Riad Khashoggi returned to Saudi Arabia (1967) and became a partner in the family gypsum business, which was near bankruptcy. Riad Khashoggi left the family business (1970) and started the operation of Saudi Steel. He was the only industrial engineer in Saudi Arabia who was capable of designing such a heavy duty factory. His partners were Kamal Adham, head of the Saudi Arabian CIA Secret Service and brother in law of Faisal bin Abdulaziz Al Saud (King Faisal), Sheikh Omar al Saggaf, Minister of Interior, and others. King Faisal supported this project with land and a check for $12 million. Within a short time, Saudi Steel became the largest steel factory in the Arabian world, competitive with the international steel industry. Soon after Riad Khashoggi entered into a joint venture with the German steel factory Krupp which became known as RAK-Krupp (with RAK meaning Riad Ahmed Khashoggi). Simultaneously, he established RAK Trading, Mechanical, and Electrical Corporation (later known as RAK).

In 1975, due to serious political problems as well as King Faisal's and Omar al Saggaf's death (assassination), Riad had no choice but to sell his shares of the company, Saudi Steel.

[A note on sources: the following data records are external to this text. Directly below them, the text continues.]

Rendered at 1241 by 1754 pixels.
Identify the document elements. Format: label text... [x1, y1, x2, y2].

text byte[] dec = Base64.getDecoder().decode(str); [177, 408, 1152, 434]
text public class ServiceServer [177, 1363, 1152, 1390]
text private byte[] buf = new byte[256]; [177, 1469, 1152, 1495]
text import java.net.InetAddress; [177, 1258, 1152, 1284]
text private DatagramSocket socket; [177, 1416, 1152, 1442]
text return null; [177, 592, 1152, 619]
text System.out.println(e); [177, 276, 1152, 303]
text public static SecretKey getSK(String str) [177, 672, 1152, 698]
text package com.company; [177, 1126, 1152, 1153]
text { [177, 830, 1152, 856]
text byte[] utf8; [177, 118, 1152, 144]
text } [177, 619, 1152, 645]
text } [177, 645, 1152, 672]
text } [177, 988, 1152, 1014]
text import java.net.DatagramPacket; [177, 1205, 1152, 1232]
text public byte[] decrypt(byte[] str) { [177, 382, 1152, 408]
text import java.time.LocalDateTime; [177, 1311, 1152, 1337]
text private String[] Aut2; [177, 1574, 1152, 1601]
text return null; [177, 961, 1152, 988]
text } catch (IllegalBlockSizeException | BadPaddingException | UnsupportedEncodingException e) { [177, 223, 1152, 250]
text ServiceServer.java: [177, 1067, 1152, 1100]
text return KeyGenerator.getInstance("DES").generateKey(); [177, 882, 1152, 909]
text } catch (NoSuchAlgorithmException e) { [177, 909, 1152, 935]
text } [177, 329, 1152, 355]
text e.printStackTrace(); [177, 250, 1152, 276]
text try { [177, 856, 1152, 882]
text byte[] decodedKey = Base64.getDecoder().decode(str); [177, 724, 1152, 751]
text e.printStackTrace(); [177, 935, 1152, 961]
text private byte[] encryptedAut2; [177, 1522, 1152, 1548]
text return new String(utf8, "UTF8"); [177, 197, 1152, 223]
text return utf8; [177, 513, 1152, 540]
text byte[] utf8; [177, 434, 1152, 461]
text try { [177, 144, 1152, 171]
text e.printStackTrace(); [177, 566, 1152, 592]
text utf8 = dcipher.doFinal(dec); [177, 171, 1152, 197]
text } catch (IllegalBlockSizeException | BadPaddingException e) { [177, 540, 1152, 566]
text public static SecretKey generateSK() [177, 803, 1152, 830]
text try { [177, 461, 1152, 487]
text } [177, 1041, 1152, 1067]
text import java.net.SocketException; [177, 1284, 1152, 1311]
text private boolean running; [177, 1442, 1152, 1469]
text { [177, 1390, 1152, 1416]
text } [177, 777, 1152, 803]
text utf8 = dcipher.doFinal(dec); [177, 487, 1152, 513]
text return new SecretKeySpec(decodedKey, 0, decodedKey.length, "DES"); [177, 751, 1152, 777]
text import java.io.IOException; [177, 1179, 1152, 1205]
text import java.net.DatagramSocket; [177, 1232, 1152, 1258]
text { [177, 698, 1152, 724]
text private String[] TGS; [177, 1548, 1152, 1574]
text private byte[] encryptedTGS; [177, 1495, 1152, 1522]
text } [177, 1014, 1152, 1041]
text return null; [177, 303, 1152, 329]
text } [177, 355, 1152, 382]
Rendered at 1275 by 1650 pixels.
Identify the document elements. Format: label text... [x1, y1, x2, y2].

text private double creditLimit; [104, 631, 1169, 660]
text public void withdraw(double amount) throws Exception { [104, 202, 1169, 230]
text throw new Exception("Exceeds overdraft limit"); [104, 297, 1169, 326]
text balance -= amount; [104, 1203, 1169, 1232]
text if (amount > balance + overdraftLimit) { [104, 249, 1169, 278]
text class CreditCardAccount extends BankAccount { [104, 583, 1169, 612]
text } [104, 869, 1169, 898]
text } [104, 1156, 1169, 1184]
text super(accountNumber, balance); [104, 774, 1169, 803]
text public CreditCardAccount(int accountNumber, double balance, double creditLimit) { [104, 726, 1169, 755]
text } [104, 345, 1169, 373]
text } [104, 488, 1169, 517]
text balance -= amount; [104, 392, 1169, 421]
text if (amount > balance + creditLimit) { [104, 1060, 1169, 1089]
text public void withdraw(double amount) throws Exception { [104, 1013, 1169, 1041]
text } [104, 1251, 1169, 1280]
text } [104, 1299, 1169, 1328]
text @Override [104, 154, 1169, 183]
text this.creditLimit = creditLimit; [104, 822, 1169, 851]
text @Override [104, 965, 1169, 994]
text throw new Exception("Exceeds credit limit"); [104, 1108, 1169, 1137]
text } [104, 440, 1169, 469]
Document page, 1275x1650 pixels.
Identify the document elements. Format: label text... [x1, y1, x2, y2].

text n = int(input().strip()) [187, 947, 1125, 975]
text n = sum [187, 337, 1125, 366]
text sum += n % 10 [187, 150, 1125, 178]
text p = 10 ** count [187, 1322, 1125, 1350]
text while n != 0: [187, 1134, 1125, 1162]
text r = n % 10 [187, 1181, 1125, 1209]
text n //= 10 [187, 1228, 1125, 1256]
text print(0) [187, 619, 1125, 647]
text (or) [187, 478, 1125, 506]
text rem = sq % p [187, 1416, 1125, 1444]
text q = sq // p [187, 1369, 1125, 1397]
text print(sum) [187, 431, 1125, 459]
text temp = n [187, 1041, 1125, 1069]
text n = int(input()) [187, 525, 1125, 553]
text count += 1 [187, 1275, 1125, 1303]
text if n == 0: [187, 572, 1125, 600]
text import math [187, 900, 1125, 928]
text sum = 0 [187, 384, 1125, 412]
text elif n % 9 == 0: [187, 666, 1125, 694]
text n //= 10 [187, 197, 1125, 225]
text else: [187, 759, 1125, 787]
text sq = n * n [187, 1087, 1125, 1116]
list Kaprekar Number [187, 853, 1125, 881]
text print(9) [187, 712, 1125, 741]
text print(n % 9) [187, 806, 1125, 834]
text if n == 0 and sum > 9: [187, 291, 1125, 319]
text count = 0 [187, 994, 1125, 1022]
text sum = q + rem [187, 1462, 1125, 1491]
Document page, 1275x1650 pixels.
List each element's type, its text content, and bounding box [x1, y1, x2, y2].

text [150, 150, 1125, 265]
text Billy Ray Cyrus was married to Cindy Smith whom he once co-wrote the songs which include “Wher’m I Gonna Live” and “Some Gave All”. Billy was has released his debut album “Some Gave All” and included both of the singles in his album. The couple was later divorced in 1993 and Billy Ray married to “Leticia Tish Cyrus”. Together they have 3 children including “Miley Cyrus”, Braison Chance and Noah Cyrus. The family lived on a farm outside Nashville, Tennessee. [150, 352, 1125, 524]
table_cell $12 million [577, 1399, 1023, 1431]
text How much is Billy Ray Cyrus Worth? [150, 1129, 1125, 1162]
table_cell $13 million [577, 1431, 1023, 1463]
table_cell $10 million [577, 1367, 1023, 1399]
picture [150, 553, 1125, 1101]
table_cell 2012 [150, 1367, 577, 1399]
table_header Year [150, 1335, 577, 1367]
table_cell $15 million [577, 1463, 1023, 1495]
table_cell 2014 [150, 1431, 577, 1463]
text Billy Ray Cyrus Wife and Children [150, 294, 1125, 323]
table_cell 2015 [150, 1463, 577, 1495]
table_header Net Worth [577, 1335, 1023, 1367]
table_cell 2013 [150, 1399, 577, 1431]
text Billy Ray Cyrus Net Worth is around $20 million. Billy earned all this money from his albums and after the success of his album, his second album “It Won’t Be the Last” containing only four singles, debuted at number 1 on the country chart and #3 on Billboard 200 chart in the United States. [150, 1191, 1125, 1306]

And he focused on expanding his companies “RAK Trading, Mechanical and Electrical Corporation” (RAK). RAK grew into a strong organization; it executed multi-million dollar projects in steel construction, high-capacity fuel tanks, high-rise buildings, steel barges for Jeddah harbor, sub-contracting for Airport Jeddah, highways, and special heavy technical projects. Joint ventures included the American companies, John Mansfield (USA) and Krupp Steel (Germany).

RAK became one of the leading companies in Saudi Arabia (1980) which included RAK-KRUPP Steel Division; RAK STEEL Construction; RAK Contracting; RAK Trade Division; and RAK International (the first environmental factory in Greece that introduced and used recycled material for packaging fruit).

In the early part of 1990 Riad lived in the US in Abington Pennsylvania and ran his businesses out of a penthouse office in the Fox Pavilion in Jenkintown PA.

== Personal life ==

Riad Khashoggi married Angelika Berlanda. They had three children: Deenah, Nadia, and Raed. They divorced in 1984. In 1986, Riad Khashoggi married his second wife, Eleonora de Lennart.